This question is really a two-part conversation. Can American Sign Language fulfill admissions requirements AND can it meet course requirements to graduate while IN college?
The debate rages on about whether American Sign Language (ASL) is a foreign language.
The hang-up appears to be that most who communicate with ASL still rely on English for reading and writing. The argument becomes is it really a “foreign” language if English is still part of the equation. However, because the grammar, structure, and process is radically different from English, more states are accepting it. More than half of the states accept ASL as a foreign language.
Admission to College vs Graduation from College
The University of New Mexico keeps a list of current universities that accept ASL to fulfill their foreign language GRADUATION requirement. If you search this topic on Google, you will find this list everywhere.
Some things to note about the list…
The author points out that he only adds or deletes schools when someone brings a change to his attention. He may be missing some, or he may have some which shouldn’t be there.
Use this list as a reference, but always check directly with all candidate colleges to ensure you clearly understand their requirements.
So what about ASL to fulfill admission requirements?
Acceptance of ASL as a foreign language in ADMISSIONS is more of a moving target. However, it seems acceptance of ASL as a foreign language is growing. We discovered this web page, ASL College, that is searchable by state. Click on the state and a list will open of universities and whether they a) accept ASL for admission and b) accept ASL for graduation.
This distinction is important to keep in mind. Say a student takes 2-3 years of ASL prior to college, that may meet their entrance requirement. However, if the foreign language requirement is 3 or 4 semesters of study in a language to GRADUATE college, can a student continue with ASL or will they be forced to start a different language?
Again, the landscaping is changing surrounding this acceptance. More Ivy League colleges are offering ASL courses, and they may set trends for other colleges to follow.
How about ASL in high school?
A side note…not all high schools offer ASL as a course. Some do like Hilliard City Schools in Central Ohio, and some offer a summer or online course option. If your district does not offer ASL, your student may need to seek out dual enrollment or College Credit Plus options at local universities to find an accredited class for high school credit. College Credit Plus is a popular way to get this coursework for students without a high school offering.
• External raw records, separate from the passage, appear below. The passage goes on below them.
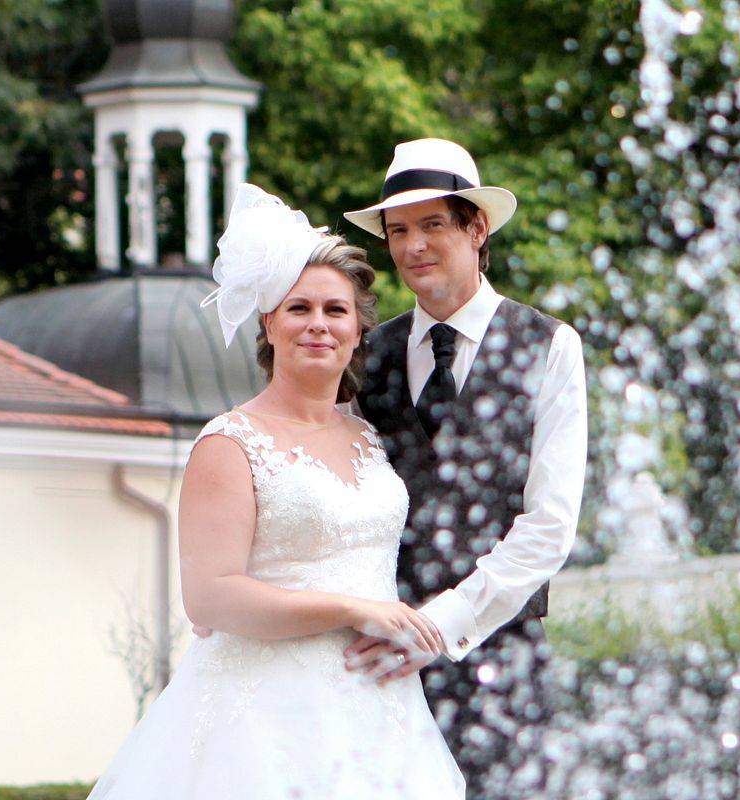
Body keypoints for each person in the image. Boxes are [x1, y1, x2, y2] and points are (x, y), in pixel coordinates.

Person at [86, 184, 465, 799]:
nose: (319, 324)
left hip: (380, 709)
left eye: (335, 310)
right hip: (263, 717)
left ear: (358, 330)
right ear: (270, 321)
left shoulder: (370, 436)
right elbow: (210, 598)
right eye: (300, 308)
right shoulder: (230, 443)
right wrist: (351, 609)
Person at [342, 138, 588, 798]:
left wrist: (442, 626)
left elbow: (549, 528)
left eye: (432, 225)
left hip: (500, 661)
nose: (413, 246)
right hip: (376, 661)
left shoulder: (549, 346)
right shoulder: (367, 355)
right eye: (398, 231)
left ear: (476, 228)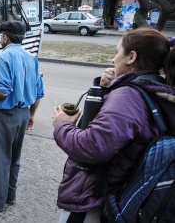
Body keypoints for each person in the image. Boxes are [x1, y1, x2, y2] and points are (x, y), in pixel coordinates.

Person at [53, 28, 175, 222]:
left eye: (117, 52)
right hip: (125, 198)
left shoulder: (129, 96)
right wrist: (105, 88)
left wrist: (62, 126)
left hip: (96, 204)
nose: (113, 59)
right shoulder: (157, 89)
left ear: (131, 57)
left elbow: (92, 147)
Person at [0, 20, 44, 212]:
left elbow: (3, 91)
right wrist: (31, 115)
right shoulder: (32, 58)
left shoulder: (4, 57)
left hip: (6, 115)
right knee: (15, 157)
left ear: (5, 37)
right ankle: (10, 195)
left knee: (0, 158)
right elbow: (38, 94)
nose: (0, 39)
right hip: (23, 114)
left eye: (0, 36)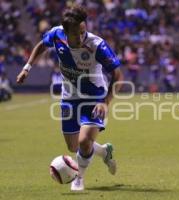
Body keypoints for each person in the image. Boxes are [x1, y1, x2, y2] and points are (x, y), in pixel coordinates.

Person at [16, 5, 123, 191]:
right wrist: (27, 68)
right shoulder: (56, 35)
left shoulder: (97, 45)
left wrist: (105, 102)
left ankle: (78, 178)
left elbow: (118, 75)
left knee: (84, 141)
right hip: (69, 97)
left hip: (94, 97)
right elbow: (41, 45)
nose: (81, 37)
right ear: (66, 32)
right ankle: (105, 151)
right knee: (74, 147)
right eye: (76, 34)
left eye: (83, 32)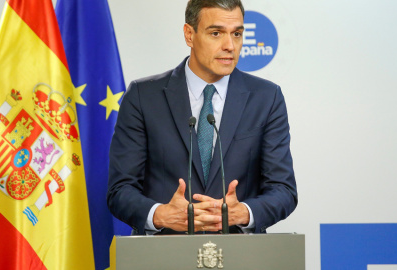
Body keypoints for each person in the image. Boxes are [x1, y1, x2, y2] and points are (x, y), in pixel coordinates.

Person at [107, 0, 297, 235]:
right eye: (216, 33)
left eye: (237, 34)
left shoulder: (266, 98)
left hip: (240, 254)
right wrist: (160, 214)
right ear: (189, 35)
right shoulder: (142, 96)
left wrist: (244, 212)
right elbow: (120, 190)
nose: (230, 45)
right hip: (164, 254)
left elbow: (283, 190)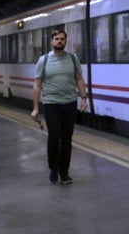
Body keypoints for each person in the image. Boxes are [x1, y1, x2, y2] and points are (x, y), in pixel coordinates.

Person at [31, 28, 88, 185]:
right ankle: (53, 168)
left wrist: (83, 98)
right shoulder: (44, 60)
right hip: (51, 103)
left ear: (65, 41)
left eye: (62, 39)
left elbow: (79, 79)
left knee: (67, 139)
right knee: (54, 136)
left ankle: (64, 172)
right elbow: (37, 85)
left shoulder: (72, 58)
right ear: (51, 41)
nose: (59, 41)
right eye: (56, 39)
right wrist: (35, 108)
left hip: (69, 103)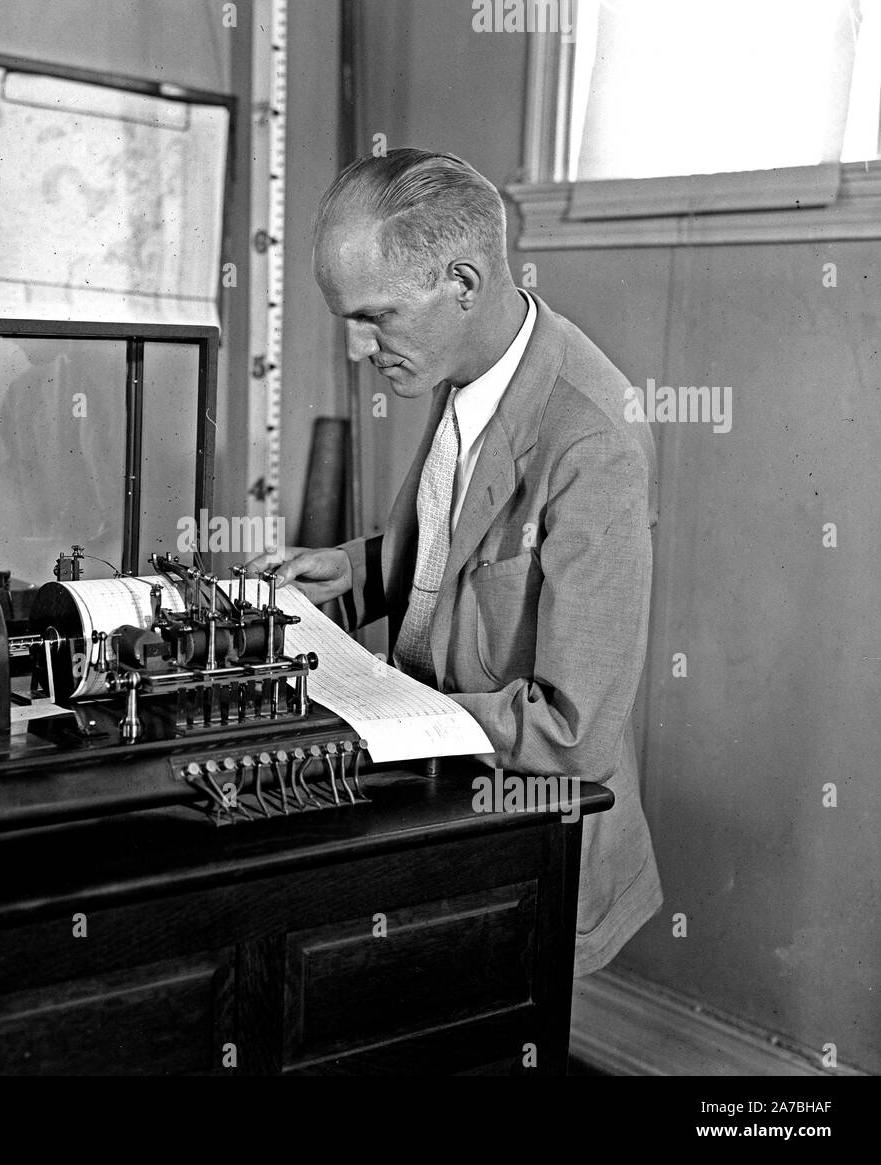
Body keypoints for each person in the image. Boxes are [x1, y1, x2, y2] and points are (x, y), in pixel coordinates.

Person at [249, 149, 661, 975]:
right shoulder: (465, 364)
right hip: (440, 796)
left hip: (527, 836)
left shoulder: (593, 439)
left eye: (377, 317)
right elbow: (464, 545)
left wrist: (387, 718)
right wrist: (361, 571)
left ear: (463, 284)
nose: (363, 347)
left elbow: (572, 737)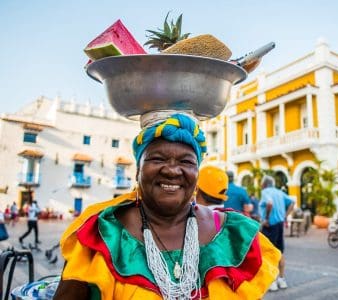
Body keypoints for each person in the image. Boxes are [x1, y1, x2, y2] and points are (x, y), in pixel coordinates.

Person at [54, 114, 281, 299]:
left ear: (197, 174)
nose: (172, 170)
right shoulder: (100, 235)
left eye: (186, 162)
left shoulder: (233, 234)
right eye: (158, 159)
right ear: (137, 171)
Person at [259, 175, 294, 292]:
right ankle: (282, 280)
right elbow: (292, 202)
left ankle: (272, 281)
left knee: (269, 253)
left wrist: (267, 219)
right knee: (279, 252)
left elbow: (269, 203)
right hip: (279, 225)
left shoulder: (265, 192)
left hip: (270, 226)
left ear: (264, 184)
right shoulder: (279, 192)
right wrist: (285, 216)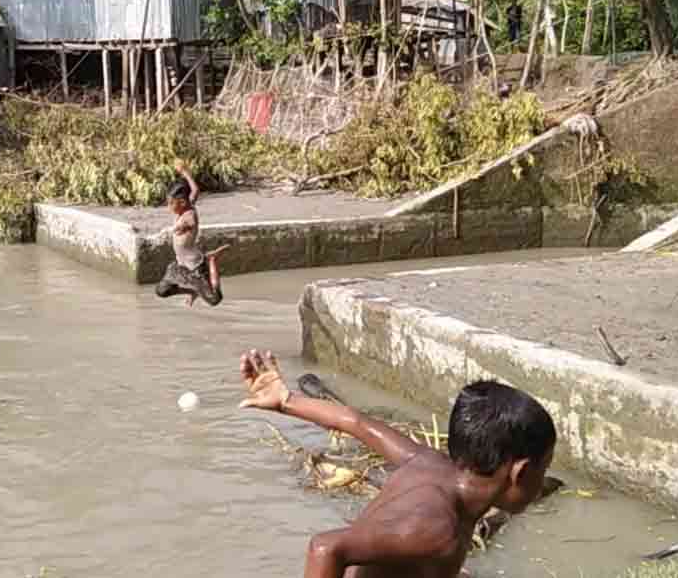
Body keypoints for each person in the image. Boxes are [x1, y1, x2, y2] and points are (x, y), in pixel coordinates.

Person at [238, 349, 556, 578]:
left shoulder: (428, 462)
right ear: (521, 471)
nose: (542, 481)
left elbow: (355, 422)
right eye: (544, 468)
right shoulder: (437, 531)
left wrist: (287, 400)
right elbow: (325, 548)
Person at [154, 160, 229, 308]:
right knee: (162, 290)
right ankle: (192, 291)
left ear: (181, 202)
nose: (168, 207)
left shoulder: (189, 215)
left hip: (195, 268)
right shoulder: (187, 204)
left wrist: (184, 226)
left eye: (171, 203)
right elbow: (195, 190)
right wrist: (185, 172)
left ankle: (212, 259)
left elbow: (192, 222)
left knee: (215, 299)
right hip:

A good idea for students is to perhaps take an introductory course to see if ASL is something the student will enjoy before committing further. We found two local Central Ohio options: dsc.org or www.columbusspeech.org.
Back to the college course requirements…A quick check of some Ohio universities shows that when a college accepts ASL for admission, they also provide coursework in ASL. Kent State has one of the largest ASL programs in the nation.
An example of a university that does not accept ASL or have ASL as a course of study is Denison. Because they do not offer the course, they do not accept ASL as credit in admissions.
Going forward, colleges seem to be walking a tricky balance. They want to accept American Sign Language as a foreign language and offer coursework in it. However, colleges are facing more financial difficulties, and programs will need to be cut. ASL could be one of them.
An important post script to this piece
We have had several families share with us about the value of ASL for their dyslexic students. Often the multi-sensory nature of ASL is a great option, and while it is not a 100% guarantee, many colleges may evaluate on a case-by-case basis and waive their standard foreign language requirements in favor of accepting ASL. Some colleges are partially waiving their foreign language requirement for dyslexics. Waiver decisions will depend on the university and the student. A good idea is for families to start discussing college/vocational goals in 8th grade with their IEP counselor to make the best choices for their student and their needs.